Reisi Zahra, Haghparast Amir, Pahlevani Pouyan, Shamsizadeh Ali, Haghparast Abbas
Physiology-Pharmacology Research Center, Rafsanjan University of Medical Sciences, Rafsanjan, Iran.
Neuroscience Research Center, Shahid Beheshti University of Medical Sciences, PO Box 19615-1178, Tehran, Iran; Faculty of Dentistry, International Branch of Shahid Beheshti University of Medical Sciences, Tehran, Iran.
Pharmacol Biochem Behav. 2014 Sep;124:220-5. doi: 10.1016/j.pbb.2014.06.015. Epub 2014 Jun 21.

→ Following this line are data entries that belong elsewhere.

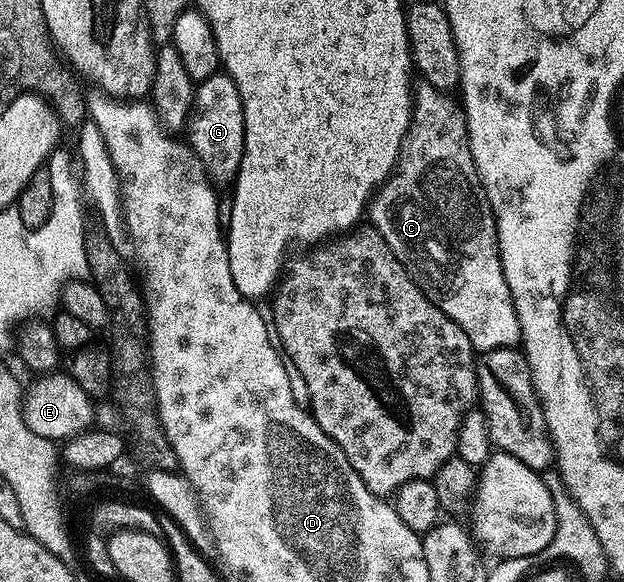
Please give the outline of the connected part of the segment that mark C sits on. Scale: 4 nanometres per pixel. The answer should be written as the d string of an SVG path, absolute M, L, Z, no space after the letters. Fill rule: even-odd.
M424 80L418 81L418 83L418 86L416 83L415 89L412 91L413 113L409 120L409 131L405 133L405 139L401 142L401 151L397 157L397 162L393 165L392 172L377 187L371 201L368 203L368 221L381 233L383 240L387 240L391 252L395 252L395 256L401 261L405 271L413 277L417 287L427 296L427 300L431 300L431 304L435 304L444 314L451 316L451 320L455 320L455 324L459 324L459 328L463 328L463 332L467 332L467 340L471 340L474 351L484 352L486 350L507 348L508 346L516 347L521 341L519 316L515 312L511 288L507 288L507 280L503 276L503 264L501 263L501 253L497 243L497 225L495 224L493 209L487 200L485 189L477 175L475 160L471 156L464 109L462 109L458 99L452 93L435 88L431 83Z

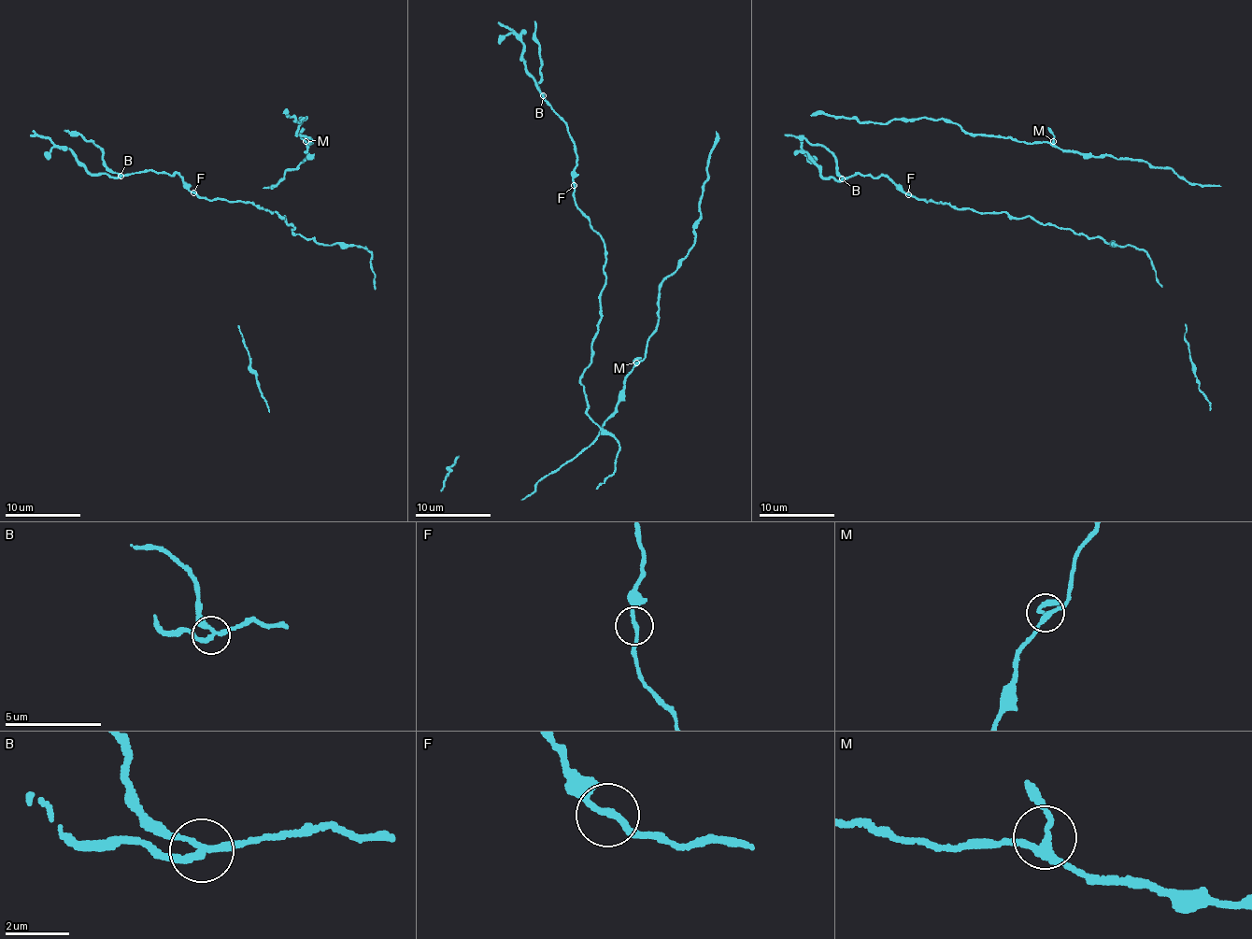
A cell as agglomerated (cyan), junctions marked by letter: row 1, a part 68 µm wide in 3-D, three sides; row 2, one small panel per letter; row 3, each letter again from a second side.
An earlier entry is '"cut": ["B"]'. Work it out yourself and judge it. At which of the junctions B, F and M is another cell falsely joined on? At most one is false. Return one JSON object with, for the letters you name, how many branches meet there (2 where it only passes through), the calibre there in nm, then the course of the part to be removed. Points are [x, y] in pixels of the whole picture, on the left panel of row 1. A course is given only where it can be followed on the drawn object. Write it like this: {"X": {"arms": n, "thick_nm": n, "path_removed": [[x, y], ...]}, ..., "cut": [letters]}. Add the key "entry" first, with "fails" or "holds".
{"entry": "holds", "B": {"arms": 3, "thick_nm": 190, "path_removed": [[120, 175], [91, 173], [66, 149], [60, 149], [48, 139], [30, 135]]}, "cut": ["B"]}

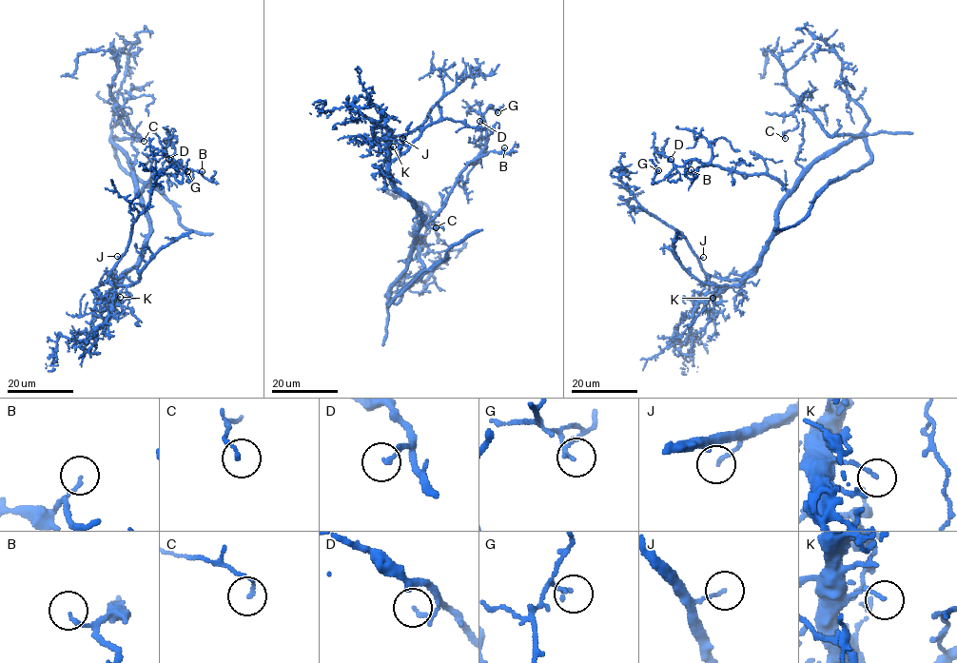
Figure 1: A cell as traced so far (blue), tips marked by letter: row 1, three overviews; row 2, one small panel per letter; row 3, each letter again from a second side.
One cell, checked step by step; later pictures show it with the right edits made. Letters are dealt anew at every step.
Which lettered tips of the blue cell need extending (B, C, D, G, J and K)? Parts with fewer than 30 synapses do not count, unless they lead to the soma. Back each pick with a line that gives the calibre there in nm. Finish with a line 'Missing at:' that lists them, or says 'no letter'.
Missing at: no letter

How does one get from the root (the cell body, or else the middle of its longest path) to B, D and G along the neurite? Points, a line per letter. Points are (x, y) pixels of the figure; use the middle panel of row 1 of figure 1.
B: (418, 229), (443, 205), (458, 176), (467, 165), (489, 151), (501, 151), (504, 147)
D: (418, 229), (443, 205), (459, 172), (485, 146), (486, 125), (482, 119), (479, 121)
G: (418, 229), (443, 205), (459, 172), (485, 146), (484, 112), (491, 106), (498, 112)

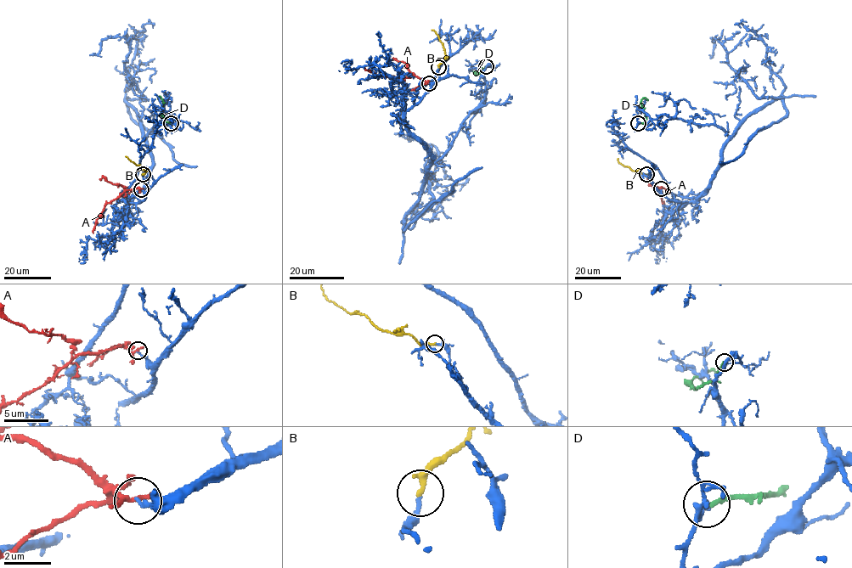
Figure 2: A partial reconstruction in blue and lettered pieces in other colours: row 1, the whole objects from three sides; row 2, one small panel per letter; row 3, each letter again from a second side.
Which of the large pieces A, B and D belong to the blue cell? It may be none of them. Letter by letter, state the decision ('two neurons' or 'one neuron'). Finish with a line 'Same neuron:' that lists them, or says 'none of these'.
A: two neurons
B: one neuron
D: two neurons
Same neuron: B

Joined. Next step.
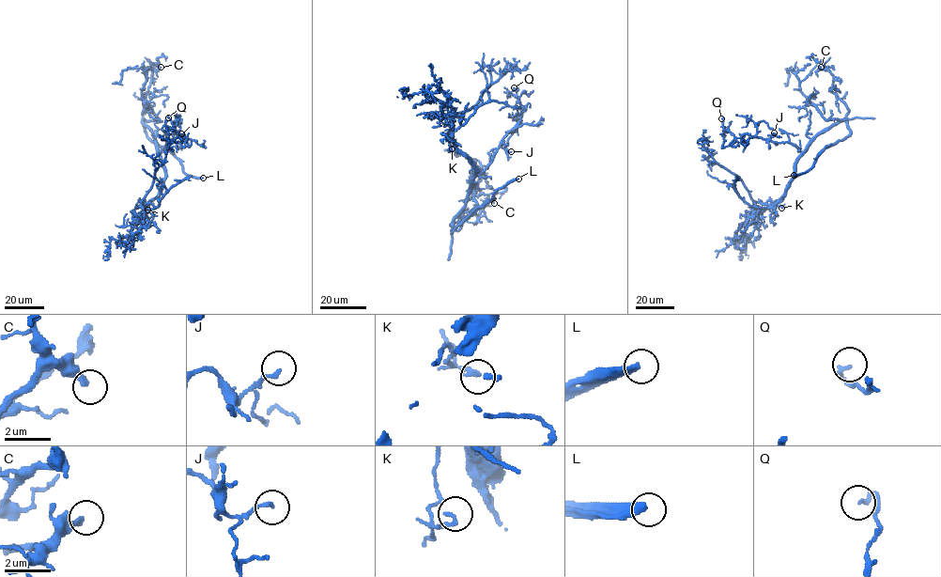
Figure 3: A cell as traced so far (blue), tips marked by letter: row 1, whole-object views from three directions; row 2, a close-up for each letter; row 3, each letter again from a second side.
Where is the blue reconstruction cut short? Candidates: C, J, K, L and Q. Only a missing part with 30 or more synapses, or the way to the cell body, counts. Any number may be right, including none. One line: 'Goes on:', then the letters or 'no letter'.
Goes on: C, L

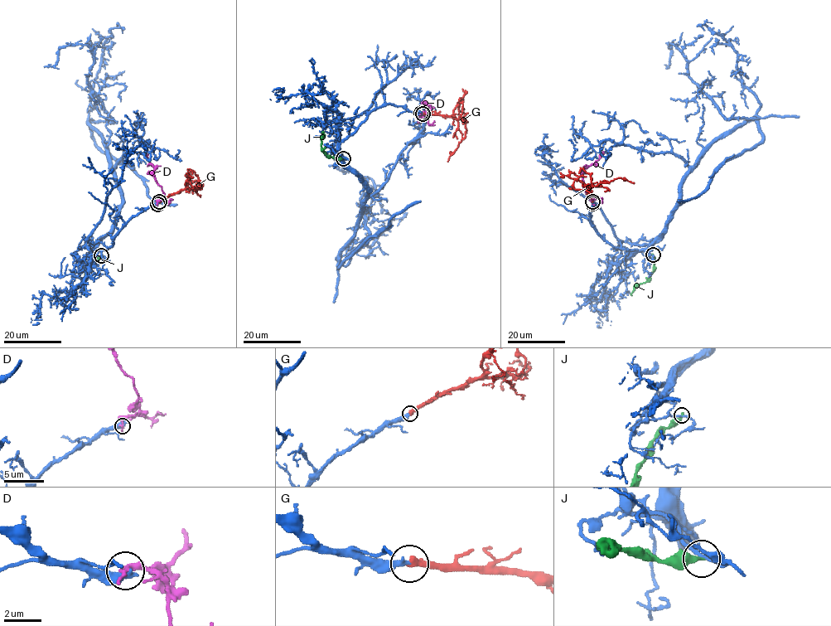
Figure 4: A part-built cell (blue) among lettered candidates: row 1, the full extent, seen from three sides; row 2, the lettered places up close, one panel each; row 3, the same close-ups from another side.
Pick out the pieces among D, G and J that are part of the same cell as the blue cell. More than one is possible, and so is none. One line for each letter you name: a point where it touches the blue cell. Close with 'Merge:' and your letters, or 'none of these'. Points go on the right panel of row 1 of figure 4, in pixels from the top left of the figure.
G: Touches blue at (592, 201)
Merge: G

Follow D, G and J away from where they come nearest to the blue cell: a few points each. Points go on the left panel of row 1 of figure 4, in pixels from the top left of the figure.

The hippocampus is a region of the brain that serves several functions. The dopaminergic system acts through D1- and D2-like receptors to interfere in pain modulation and the opioid receptors play major roles in analgesic processes and there are obvious overlaps between these two systems. The present study investigated the interaction between the opioidergic and dopaminergic systems in the dorsal hippocampus (CA1) region for formalin-induced orofacial pain. Two guide cannulae were stereotaxically implanted in the CA1 region and morphine (0.5, 1, 2 and 4 μg/0.5 μl saline) and naloxone (0.3, 1 and 3 μg/0.5 μl saline) were used as the opioid receptor agonist and antagonist, respectively. SKF-38393 (1 μg/0.5 μl saline) was used as a D1-like receptor agonist, quinpirole (2 μg/0.5 μl saline) as a D2-like receptor agonist, SCH-23390 (0.5 μg/0.5 μl saline) as a D1-like receptor antagonist and sulpiride (3 μg/0.5 μl DMSO) as a D2-like receptor antagonist. To induce orofacial pain, 50 μl of 1% formalin was subcutaneously injected into the left side of the upper lip. Our results showed that different doses of morphine significantly reduced orofacial pain in both phases induced by formalin. Naloxone (1 and 3 μg) reversed morphine induced analgesia in CA1. SKF-38393 and quinpirole with naloxone (1 μg) significantly decreased formalin-induced orofacial pain in both phases. SCH-23390 had no effect on the antinociceptive response of morphine in both phases of orofacial pain. Sulpiride reversed the antinociceptive effects of morphine only in the first phase, but this result was not significant. Our findings suggest that there is cross-talk between the opioidergic and dopaminergic systems. Opioidergic neurons also exerted antinociceptive effects by modulation of the dopaminergic system in the CA1 region of the brain.
海马体是大脑中具有多种功能的一个区域。多巴胺能系统通过D1样和D2样受体发挥作用,干扰疼痛调节,而阿片受体在镇痛过程中起主要作用,这两个系统之间存在明显重叠。本研究调查了背侧海马体(CA1)区域中阿片能系统与多巴胺能系统在福尔马林诱导的口面部疼痛中的相互作用。通过立体定位将两根引导套管植入CA1区域,并分别使用吗啡(0.5、1、2和4μg/0.5μl生理盐水)和纳洛酮(0.3、1和3μg/0.5μl生理盐水)作为阿片受体激动剂和拮抗剂。SKF-38393(1μg/0.5μl生理盐水)用作D1样受体激动剂,喹吡罗(2μg/0.5μl生理盐水)用作D2样受体激动剂,SCH-23390(0.5μg/0.5μl生理盐水)用作D1样受体拮抗剂,舒必利(3μg/0.5μl二甲基亚砜)用作D2样受体拮抗剂。为了诱导口面部疼痛,将50μl 1%福尔马林皮下注射到上唇左侧。我们的结果表明,不同剂量的吗啡在福尔马林诱导的两个阶段均显著减轻了口面部疼痛。纳洛酮(1和3μg)在CA1中逆转了吗啡诱导的镇痛作用。SKF-38393和喹吡罗与纳洛酮(1μg)在两个阶段均显著减轻了福尔马林诱导的口面部疼痛。SCH-23390在口面部疼痛的两个阶段对吗啡的抗伤害感受反应均无影响。舒必利仅在第一阶段逆转了吗啡的抗伤害感受作用,但这一结果并不显著。我们的研究结果表明,阿片能系统与多巴胺能系统之间存在相互作用。阿片能神经元也通过调节大脑CA1区域的多巴胺能系统发挥抗伤害感受作用。